=== Text under study ===
········
Rich-Text in Telegram: A Guide to Converting to Markdown and Understanding the Logic Behind Markup Languages

2023-02-05

bot logo
caption: project logo

In Telegram, you can format your messages into visually appealing rich-text. But how can you convert them back to markdown? Telegram Channel editors may find difficulties to switch between Telegram and markdown editors. To resolve this challenge, a bot has been created to translate rich-text to markdown. In this guide, we will explore how this conversion can be achieved and delve into the underlying logic of markup languages.

Three Types of Rich-Text in Telegram

Exploring the differences between rich-text rendered by clients, TL-schema entities, and transferred messages

When we talk about Telegram’s rich-text, we can easily mix up 3 different concepts:

  1. the rich-text rendered by clients. It is usually platform-specific, such as Qt and MacOS ;
  2. the rich-text entity defined by TL-schema . It is used within Telegram’s internal API;
  3. and the rich-text message transferred over (encrypted) plain text-based protocols like HTTP(S). It’s usually used for Telegram Bot API.

In this post, we will focus on the third type of data due to its accessibility, operability, and universality.

typewriter-tg-edit
caption: telegram logo on typewriter

Telegram Rich-Text Formatting: Understanding the JSON Request

Breaking down the structure of Telegram’s rich-text messages in Bot API

Typically, if a user send a rich-text message to a Telegram bot:

I can eat glass; It _does _not hurt me

The bot will receive this message as a JSON request. For example:

{
  "update_id": 12345678,
  "message": {
    "message_id": 12345678,
    "from": {
      "id": 12345678,
      "is_bot": false,
      "first_name": "example",
      "last_name": "example",
      "username": "cxumol",
      "language_code": "example"
    },
    "chat": {
      "id": 12345678,
      "first_name": "example",
      "last_name": "example",
      "username": "cxumol",
      "type": "private"
    },
    "date": 12345678,
    "text": "I can eat glass; It does not hurt me",
    "entities": [
      {
        "offset": 2,
        "length": 13,
        "type": "code"
      },
      {
        "offset": 20,
        "length": 5,
        "type": "italic"
      },
      {
        "offset": 20,
        "length": 4,
        "type": "bold"
      },
      {
        "offset": 25,
        "length": 4,
        "type": "italic"
      },
      {
        "offset": 25,
        "length": 4,
        "type": "strikethrough"
      },
      {
        "offset": 29,
        "length": 7,
        "type": "bold"
      },
      {
        "offset": 29,
        "length": 7,
        "type": "italic"
      },
      {
        "offset": 29,
        "length": 7,
        "type": "strikethrough"
········
=== Data listing ===
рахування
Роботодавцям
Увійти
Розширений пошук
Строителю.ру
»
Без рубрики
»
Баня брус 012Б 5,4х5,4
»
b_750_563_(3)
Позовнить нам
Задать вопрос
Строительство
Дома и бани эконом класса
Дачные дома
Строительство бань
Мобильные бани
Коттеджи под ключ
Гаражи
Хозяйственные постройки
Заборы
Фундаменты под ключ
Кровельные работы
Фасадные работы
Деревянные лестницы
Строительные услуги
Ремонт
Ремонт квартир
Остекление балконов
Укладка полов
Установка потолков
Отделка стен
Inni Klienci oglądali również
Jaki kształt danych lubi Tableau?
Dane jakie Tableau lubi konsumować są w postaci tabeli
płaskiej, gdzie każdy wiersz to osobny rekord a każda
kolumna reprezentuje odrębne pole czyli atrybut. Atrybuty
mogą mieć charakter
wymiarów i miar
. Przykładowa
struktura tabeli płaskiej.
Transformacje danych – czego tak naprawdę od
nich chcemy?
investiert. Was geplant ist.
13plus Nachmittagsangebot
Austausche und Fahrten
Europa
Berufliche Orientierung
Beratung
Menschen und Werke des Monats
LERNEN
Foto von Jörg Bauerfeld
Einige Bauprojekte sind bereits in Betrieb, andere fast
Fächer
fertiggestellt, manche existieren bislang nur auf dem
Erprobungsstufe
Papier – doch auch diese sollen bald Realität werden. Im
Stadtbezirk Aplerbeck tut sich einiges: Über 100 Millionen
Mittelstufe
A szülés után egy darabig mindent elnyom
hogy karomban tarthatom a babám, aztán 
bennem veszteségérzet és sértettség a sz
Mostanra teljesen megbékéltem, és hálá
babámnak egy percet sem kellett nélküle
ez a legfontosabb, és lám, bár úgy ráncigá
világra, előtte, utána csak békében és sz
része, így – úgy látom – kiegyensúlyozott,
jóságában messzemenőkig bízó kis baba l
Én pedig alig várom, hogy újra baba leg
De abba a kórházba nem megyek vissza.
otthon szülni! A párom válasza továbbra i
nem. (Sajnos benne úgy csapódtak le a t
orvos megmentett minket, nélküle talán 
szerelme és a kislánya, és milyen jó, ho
········
=== Set of tasks ===
1. Please copy from the Telegram rich-text guide the passage that begins at the words "Three Types of" and stops after "operability, and universality.".
2. Answer these questions from the Telegram rich-text guide, ignoring the data:
(a) What date does the guide carry?
(b) Which protocol is named as an example of a plain text-based protocol used to transfer rich-text messages?
(c) In the sample JSON request, what value is given for the chat's "type"?

=== Numbered responses ===
1.
Three Types of Rich-Text in Telegram

Exploring the differences between rich-text rendered by clients, TL-schema entities, and transferred messages

When we talk about Telegram’s rich-text, we can easily mix up 3 different concepts:

  1. the rich-text rendered by clients. It is usually platform-specific, such as Qt and MacOS ;
  2. the rich-text entity defined by TL-schema . It is used within Telegram’s internal API;
  3. and the rich-text message transferred over (encrypted) plain text-based protocols like HTTP(S). It’s usually used for Telegram Bot API.

In this post, we will focus on the third type of data due to its accessibility, operability, and universality.

2.
(a) 2023-02-05
(b) HTTP(S)
(c) "private"